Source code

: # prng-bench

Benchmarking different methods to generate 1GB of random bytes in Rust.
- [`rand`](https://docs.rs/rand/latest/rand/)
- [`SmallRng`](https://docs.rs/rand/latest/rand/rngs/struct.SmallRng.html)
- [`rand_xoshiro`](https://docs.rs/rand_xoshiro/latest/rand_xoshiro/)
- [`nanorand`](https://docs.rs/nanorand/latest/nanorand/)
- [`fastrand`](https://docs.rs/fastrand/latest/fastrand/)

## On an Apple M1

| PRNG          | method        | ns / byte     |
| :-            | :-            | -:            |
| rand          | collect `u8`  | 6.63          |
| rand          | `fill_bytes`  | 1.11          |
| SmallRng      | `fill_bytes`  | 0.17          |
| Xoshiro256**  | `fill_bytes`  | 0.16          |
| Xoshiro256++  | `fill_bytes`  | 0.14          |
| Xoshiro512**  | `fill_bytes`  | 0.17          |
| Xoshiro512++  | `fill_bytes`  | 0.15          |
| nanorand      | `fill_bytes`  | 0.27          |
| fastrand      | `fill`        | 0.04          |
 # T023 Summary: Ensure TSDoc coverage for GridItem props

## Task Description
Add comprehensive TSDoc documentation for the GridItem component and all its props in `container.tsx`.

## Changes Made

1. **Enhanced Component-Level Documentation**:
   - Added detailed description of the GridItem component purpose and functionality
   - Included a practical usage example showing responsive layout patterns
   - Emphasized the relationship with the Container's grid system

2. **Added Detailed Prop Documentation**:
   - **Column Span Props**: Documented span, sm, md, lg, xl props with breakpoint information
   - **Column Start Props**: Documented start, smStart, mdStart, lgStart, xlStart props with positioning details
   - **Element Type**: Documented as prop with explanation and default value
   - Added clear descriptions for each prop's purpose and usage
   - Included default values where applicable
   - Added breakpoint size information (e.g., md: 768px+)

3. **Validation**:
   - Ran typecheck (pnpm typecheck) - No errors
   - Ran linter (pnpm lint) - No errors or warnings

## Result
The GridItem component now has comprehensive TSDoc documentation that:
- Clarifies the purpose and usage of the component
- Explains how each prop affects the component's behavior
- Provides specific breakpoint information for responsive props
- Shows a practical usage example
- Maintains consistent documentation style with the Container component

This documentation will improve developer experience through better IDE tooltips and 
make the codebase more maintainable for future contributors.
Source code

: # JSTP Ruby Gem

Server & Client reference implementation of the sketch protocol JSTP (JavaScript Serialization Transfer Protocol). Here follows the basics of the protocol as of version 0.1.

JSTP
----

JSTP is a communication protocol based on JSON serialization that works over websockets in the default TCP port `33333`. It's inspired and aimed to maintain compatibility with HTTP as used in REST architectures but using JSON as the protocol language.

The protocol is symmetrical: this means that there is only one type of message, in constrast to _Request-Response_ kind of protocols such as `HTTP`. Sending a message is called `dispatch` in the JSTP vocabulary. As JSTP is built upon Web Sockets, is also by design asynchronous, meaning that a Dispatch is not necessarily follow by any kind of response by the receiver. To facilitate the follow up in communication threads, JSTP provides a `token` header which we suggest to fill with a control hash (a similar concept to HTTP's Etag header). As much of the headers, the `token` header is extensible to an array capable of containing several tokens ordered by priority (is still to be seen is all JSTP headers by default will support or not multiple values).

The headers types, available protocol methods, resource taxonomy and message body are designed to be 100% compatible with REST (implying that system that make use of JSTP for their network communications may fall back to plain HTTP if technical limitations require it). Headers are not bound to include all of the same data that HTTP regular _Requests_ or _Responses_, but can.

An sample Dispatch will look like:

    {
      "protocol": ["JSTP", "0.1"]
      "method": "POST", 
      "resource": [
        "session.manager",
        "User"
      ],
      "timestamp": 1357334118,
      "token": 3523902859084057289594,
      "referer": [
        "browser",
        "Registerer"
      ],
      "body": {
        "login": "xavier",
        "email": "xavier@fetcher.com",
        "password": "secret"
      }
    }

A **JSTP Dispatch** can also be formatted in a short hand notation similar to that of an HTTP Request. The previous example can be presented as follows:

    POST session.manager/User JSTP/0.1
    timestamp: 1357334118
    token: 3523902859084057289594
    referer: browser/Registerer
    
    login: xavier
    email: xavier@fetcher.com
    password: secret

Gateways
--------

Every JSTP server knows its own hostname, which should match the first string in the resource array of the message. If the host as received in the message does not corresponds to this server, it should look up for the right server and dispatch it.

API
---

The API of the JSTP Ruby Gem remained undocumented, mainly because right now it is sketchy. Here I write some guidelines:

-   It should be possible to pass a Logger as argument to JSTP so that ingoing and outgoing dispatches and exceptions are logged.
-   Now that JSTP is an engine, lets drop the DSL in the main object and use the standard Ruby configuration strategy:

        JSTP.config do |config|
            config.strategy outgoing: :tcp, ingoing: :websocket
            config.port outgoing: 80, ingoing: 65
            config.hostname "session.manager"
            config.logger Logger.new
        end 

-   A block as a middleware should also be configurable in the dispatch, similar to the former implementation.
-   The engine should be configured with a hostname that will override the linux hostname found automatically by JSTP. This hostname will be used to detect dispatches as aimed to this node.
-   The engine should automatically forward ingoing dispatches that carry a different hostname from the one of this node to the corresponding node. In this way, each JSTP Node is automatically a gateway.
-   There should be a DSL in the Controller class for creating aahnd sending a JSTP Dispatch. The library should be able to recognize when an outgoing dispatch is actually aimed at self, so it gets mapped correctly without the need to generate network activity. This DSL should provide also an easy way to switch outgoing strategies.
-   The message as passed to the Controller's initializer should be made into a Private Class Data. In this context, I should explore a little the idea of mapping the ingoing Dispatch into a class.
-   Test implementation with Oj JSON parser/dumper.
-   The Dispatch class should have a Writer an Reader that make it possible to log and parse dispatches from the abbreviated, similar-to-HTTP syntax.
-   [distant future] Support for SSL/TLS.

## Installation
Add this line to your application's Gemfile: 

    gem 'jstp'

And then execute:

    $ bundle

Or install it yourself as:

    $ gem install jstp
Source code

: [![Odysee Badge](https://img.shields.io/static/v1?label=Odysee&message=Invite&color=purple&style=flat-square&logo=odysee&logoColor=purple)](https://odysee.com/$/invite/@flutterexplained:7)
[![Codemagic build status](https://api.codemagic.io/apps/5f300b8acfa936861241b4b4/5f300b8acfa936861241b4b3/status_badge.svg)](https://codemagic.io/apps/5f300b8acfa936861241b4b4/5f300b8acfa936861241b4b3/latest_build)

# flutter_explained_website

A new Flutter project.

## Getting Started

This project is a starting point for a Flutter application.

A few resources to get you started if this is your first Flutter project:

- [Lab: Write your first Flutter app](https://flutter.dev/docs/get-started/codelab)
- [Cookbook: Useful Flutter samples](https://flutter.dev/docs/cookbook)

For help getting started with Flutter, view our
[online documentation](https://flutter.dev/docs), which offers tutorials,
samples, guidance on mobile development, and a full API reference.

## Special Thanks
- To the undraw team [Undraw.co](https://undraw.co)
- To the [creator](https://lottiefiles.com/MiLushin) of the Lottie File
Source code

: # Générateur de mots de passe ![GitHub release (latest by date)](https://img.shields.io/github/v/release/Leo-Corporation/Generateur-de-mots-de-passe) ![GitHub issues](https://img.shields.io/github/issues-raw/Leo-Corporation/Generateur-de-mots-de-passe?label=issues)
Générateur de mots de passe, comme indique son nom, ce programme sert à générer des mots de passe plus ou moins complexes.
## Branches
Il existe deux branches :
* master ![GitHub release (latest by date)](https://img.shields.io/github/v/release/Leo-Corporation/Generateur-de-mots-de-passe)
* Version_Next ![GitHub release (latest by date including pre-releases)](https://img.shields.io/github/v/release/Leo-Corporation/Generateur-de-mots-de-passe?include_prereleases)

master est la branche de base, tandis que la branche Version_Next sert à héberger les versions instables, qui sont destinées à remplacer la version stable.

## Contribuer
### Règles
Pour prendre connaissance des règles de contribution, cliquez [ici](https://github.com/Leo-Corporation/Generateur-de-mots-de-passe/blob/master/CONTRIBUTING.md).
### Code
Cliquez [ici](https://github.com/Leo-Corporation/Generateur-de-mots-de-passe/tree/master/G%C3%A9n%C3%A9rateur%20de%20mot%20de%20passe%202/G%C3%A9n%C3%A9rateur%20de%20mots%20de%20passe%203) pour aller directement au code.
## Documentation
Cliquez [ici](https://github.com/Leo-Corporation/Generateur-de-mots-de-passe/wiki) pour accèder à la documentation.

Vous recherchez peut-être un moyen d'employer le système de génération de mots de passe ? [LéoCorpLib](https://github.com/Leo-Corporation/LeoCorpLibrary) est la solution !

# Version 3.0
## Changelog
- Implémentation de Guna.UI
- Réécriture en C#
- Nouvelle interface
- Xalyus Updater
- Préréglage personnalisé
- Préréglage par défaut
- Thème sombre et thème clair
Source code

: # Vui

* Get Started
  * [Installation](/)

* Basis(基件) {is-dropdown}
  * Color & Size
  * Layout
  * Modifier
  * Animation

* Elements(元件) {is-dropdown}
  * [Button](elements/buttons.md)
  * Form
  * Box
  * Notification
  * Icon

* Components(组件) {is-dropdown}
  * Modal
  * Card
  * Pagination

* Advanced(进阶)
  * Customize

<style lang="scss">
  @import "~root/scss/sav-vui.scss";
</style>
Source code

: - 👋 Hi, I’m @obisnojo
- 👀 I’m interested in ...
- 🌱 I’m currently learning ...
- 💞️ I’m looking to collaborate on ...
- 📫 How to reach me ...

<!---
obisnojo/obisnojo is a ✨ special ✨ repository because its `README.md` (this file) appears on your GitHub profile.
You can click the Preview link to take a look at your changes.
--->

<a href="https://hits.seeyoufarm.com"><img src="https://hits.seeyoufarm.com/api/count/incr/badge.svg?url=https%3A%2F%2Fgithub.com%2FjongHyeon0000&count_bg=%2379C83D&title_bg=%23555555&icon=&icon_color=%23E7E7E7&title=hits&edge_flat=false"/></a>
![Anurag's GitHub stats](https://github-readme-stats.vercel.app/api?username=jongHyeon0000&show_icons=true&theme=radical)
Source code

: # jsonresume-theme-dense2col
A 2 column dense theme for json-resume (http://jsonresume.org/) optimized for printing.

-.-.-

▸ Directive
As the answer, set down only the lines from the data above between the one holding "- 👀 I’m interested in ..." and the one holding "obisnojo/obisnojo is a", inclusive, exactly as they read.

▸ Solution
- 👀 I’m interested in ...
- 🌱 I’m currently learning ...
- 💞️ I’m looking to collaborate on ...
- 📫 How to reach me ...

<!---
obisnojo/obisnojo is a ✨ special ✨ repository because its `README.md` (this file) appears on your GitHub profile.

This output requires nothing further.